=== Work to do ===
From the items below, copy word for word the stretch from the line containing "collectors: G. B. Hinton & et al." through the line containing "genus: Passiflora", and nothing else.

=== Task material ===
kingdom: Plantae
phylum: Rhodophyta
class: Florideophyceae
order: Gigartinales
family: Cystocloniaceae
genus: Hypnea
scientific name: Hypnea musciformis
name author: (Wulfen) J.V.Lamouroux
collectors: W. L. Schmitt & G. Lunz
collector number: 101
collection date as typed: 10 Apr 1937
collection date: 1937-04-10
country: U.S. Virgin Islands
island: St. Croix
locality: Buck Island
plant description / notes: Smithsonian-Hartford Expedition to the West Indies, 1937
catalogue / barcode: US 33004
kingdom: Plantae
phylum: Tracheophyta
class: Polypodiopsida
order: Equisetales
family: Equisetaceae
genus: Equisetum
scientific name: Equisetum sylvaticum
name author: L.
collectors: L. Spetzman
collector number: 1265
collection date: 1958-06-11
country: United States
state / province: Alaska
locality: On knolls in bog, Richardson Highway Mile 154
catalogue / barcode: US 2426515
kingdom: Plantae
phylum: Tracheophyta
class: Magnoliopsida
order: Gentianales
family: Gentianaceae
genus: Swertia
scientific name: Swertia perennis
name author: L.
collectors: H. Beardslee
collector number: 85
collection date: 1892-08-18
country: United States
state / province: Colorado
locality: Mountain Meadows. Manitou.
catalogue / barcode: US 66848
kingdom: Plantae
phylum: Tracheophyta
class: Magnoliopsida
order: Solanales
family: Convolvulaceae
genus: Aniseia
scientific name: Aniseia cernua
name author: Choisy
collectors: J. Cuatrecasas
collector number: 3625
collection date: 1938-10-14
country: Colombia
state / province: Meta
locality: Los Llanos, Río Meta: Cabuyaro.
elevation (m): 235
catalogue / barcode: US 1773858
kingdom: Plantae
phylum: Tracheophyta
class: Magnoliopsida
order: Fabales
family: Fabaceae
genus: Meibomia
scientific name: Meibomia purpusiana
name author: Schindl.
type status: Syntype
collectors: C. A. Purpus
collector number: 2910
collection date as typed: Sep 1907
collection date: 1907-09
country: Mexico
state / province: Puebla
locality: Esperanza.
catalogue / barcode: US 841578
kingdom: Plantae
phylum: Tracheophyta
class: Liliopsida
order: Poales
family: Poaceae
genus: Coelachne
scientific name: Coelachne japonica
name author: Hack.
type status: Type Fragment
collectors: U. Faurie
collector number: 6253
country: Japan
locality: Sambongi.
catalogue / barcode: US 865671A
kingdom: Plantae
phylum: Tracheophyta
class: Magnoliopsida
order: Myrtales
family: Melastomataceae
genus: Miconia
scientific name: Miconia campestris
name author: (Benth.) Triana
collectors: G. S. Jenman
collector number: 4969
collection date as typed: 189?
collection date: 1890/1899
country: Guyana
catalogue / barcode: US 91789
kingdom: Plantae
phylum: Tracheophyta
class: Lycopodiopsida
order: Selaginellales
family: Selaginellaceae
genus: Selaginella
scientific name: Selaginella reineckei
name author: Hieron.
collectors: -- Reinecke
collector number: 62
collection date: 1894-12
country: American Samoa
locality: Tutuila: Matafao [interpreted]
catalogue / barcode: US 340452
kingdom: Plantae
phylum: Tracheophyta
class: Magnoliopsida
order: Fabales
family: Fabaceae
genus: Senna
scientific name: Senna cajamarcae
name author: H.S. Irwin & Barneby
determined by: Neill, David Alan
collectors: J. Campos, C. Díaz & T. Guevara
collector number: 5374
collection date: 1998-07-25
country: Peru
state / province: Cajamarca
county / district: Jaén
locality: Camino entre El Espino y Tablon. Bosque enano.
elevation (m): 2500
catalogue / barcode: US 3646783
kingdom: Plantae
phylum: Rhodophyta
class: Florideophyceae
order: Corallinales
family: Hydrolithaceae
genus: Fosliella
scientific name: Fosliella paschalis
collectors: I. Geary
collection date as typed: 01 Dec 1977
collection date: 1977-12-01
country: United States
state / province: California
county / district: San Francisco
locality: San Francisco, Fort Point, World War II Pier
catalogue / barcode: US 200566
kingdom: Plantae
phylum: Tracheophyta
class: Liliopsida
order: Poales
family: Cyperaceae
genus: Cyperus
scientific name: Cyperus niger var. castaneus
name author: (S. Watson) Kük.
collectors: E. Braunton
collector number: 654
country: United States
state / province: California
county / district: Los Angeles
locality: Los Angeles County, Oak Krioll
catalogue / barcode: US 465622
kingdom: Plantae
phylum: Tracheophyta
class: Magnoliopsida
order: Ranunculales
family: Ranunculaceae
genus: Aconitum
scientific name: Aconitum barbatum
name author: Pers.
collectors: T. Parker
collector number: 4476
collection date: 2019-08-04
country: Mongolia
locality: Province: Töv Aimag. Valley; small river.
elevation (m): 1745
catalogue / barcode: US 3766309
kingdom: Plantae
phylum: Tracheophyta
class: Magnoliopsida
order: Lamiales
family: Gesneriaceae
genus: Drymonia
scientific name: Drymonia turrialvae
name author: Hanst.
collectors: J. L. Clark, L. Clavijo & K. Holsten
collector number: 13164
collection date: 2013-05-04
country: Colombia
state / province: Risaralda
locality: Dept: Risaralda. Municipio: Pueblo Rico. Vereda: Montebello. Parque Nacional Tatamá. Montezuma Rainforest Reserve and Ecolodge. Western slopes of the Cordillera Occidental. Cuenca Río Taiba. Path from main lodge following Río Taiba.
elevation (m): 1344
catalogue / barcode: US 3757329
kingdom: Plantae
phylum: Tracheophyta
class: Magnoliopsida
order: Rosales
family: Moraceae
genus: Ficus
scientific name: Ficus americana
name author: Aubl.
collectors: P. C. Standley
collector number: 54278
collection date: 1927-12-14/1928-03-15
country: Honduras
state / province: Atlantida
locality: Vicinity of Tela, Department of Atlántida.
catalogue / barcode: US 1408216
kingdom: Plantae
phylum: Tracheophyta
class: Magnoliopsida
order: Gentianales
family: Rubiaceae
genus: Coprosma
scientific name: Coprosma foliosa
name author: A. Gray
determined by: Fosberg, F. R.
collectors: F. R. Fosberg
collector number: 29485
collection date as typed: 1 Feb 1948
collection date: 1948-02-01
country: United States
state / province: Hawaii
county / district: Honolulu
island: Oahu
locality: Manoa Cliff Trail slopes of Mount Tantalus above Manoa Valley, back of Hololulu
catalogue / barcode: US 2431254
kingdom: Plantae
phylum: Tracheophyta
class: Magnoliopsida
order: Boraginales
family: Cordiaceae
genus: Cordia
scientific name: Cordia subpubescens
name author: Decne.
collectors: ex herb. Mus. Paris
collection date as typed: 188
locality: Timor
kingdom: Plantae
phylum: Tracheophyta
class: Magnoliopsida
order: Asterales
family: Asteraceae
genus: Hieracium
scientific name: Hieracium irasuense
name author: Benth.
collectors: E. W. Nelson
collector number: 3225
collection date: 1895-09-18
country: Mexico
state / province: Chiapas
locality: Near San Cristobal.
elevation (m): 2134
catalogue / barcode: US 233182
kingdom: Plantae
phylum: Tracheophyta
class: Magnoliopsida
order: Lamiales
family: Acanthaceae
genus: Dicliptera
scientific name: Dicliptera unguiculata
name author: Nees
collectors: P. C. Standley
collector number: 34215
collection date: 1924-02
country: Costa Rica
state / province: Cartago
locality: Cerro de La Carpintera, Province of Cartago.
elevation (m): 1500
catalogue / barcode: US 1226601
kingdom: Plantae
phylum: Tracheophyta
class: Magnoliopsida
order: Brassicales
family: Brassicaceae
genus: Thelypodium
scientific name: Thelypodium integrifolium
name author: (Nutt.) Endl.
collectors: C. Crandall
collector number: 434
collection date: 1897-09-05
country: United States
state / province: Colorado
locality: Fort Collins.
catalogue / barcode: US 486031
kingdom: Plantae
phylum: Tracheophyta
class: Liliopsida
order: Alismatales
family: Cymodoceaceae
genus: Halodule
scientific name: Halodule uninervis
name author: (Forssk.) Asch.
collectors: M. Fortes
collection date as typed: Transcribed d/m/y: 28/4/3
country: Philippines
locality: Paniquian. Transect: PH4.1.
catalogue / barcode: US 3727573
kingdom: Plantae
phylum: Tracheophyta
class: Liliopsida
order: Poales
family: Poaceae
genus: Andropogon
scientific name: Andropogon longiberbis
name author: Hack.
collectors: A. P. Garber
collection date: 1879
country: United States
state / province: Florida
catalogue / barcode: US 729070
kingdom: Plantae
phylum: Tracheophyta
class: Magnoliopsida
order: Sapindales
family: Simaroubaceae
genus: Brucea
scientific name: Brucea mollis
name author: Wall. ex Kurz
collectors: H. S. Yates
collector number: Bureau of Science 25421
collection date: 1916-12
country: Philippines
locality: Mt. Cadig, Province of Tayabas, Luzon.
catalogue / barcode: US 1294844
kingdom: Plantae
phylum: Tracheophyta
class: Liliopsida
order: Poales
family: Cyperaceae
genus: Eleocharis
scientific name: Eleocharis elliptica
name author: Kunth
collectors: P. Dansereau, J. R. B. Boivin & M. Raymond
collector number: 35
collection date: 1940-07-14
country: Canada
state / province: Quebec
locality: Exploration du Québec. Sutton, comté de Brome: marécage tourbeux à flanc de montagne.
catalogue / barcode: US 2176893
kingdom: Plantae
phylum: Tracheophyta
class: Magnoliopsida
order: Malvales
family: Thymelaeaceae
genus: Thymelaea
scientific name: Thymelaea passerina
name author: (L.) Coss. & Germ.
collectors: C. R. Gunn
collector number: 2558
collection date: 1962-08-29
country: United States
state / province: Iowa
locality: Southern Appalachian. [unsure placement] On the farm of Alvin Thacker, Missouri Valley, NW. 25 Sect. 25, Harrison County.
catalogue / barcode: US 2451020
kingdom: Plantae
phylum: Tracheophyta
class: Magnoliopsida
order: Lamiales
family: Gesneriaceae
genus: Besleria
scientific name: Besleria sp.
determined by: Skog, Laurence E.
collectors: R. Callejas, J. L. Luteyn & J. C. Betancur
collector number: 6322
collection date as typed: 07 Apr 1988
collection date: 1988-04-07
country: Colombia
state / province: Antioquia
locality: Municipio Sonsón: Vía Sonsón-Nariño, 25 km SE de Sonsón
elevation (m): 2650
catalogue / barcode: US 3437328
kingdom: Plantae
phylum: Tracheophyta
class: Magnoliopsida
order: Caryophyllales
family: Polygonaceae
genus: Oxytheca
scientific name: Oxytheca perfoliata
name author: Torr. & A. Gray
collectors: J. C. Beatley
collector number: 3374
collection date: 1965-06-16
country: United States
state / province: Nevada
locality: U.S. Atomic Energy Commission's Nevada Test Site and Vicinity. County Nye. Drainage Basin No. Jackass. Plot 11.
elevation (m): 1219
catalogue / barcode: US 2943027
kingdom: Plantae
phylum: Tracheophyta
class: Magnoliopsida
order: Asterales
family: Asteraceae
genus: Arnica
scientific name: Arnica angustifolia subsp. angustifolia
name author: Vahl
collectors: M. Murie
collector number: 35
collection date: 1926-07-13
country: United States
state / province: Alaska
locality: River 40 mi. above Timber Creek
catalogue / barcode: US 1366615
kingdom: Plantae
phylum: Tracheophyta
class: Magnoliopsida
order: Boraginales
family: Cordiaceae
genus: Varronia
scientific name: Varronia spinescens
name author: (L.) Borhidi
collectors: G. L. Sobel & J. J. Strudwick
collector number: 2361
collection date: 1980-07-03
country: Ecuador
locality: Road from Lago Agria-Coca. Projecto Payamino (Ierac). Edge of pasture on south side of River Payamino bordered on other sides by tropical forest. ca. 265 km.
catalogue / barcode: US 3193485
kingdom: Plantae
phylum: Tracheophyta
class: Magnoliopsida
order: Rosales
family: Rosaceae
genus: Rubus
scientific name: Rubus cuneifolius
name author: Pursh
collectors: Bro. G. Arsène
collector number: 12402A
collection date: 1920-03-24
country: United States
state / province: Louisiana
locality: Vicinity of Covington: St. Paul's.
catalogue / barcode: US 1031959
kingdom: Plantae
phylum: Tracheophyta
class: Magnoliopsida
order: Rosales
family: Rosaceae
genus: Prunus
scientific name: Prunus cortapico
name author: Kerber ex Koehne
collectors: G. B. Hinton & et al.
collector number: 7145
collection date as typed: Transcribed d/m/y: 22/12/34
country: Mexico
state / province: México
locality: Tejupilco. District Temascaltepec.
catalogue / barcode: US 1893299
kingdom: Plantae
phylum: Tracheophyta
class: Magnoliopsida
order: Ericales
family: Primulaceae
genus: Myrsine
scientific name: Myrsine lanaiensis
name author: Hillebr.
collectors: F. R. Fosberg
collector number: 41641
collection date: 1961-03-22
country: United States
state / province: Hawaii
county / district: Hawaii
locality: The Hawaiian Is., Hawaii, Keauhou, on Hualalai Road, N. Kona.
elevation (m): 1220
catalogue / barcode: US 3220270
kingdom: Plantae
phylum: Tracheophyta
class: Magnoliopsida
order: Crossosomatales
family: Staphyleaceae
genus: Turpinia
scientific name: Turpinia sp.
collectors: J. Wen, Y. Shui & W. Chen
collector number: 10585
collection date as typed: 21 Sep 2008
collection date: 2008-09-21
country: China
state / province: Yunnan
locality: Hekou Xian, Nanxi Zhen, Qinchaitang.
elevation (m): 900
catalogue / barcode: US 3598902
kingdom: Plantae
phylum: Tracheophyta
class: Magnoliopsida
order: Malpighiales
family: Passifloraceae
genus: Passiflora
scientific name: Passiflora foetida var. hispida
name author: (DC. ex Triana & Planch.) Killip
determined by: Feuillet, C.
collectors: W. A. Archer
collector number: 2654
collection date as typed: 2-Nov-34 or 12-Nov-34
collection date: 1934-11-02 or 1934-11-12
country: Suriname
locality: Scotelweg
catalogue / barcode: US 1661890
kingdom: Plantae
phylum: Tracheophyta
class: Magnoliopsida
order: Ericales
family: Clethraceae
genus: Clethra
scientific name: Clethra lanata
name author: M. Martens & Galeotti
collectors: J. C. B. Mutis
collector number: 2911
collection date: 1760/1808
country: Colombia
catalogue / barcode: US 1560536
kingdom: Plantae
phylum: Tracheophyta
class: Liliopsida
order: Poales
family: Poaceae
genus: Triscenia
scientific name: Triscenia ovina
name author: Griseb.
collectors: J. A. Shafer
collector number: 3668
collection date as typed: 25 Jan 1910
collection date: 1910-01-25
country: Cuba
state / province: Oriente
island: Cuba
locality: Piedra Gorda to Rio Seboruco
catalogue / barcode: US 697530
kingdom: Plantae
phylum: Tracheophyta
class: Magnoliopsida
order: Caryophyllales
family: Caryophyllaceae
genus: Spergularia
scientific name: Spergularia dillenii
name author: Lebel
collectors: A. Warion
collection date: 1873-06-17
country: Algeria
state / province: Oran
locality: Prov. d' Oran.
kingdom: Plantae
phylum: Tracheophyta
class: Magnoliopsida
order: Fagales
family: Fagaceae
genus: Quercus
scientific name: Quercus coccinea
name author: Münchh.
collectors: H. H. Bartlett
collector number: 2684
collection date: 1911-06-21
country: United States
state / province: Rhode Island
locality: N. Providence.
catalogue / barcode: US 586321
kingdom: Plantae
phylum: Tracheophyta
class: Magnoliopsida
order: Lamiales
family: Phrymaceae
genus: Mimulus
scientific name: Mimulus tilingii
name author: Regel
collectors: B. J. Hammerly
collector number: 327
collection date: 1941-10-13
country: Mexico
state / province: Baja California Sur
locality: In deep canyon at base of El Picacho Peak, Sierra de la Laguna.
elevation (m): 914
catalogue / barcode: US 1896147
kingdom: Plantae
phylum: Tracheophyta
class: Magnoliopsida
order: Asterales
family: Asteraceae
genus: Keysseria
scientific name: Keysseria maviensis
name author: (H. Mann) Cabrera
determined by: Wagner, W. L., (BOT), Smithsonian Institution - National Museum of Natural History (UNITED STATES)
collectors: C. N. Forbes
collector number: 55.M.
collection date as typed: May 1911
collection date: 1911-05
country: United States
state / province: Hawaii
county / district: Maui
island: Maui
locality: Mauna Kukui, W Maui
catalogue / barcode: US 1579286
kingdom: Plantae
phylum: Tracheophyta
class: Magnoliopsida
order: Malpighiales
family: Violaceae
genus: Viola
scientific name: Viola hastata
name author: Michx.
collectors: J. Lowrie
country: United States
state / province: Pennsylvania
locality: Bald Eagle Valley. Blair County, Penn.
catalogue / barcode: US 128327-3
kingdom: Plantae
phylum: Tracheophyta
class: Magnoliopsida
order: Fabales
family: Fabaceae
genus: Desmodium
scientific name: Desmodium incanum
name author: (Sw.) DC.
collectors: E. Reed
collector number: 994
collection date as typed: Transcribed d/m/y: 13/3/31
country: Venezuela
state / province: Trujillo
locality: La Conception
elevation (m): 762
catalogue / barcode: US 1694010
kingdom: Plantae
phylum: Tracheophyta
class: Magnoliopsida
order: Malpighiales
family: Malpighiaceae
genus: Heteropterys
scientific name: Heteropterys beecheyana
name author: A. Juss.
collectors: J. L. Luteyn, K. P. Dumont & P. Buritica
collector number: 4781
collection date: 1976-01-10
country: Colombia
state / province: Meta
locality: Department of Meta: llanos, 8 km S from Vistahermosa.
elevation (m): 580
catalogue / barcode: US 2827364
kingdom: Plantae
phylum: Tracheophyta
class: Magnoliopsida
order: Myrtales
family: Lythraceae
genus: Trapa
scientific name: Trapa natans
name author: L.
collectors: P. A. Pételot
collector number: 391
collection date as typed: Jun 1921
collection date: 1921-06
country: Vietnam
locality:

=== Expected answer ===
collectors: G. B. Hinton & et al.
collector number: 7145
collection date as typed: Transcribed d/m/y: 22/12/34
country: Mexico
state / province: México
locality: Tejupilco. District Temascaltepec.
catalogue / barcode: US 1893299
kingdom: Plantae
phylum: Tracheophyta
class: Magnoliopsida
order: Ericales
family: Primulaceae
genus: Myrsine
scientific name: Myrsine lanaiensis
name author: Hillebr.
collectors: F. R. Fosberg
collector number: 41641
collection date: 1961-03-22
country: United States
state / province: Hawaii
county / district: Hawaii
locality: The Hawaiian Is., Hawaii, Keauhou, on Hualalai Road, N. Kona.
elevation (m): 1220
catalogue / barcode: US 3220270
kingdom: Plantae
phylum: Tracheophyta
class: Magnoliopsida
order: Crossosomatales
family: Staphyleaceae
genus: Turpinia
scientific name: Turpinia sp.
collectors: J. Wen, Y. Shui & W. Chen
collector number: 10585
collection date as typed: 21 Sep 2008
collection date: 2008-09-21
country: China
state / province: Yunnan
locality: Hekou Xian, Nanxi Zhen, Qinchaitang.
elevation (m): 900
catalogue / barcode: US 3598902
kingdom: Plantae
phylum: Tracheophyta
class: Magnoliopsida
order: Malpighiales
family: Passifloraceae
genus: Passiflora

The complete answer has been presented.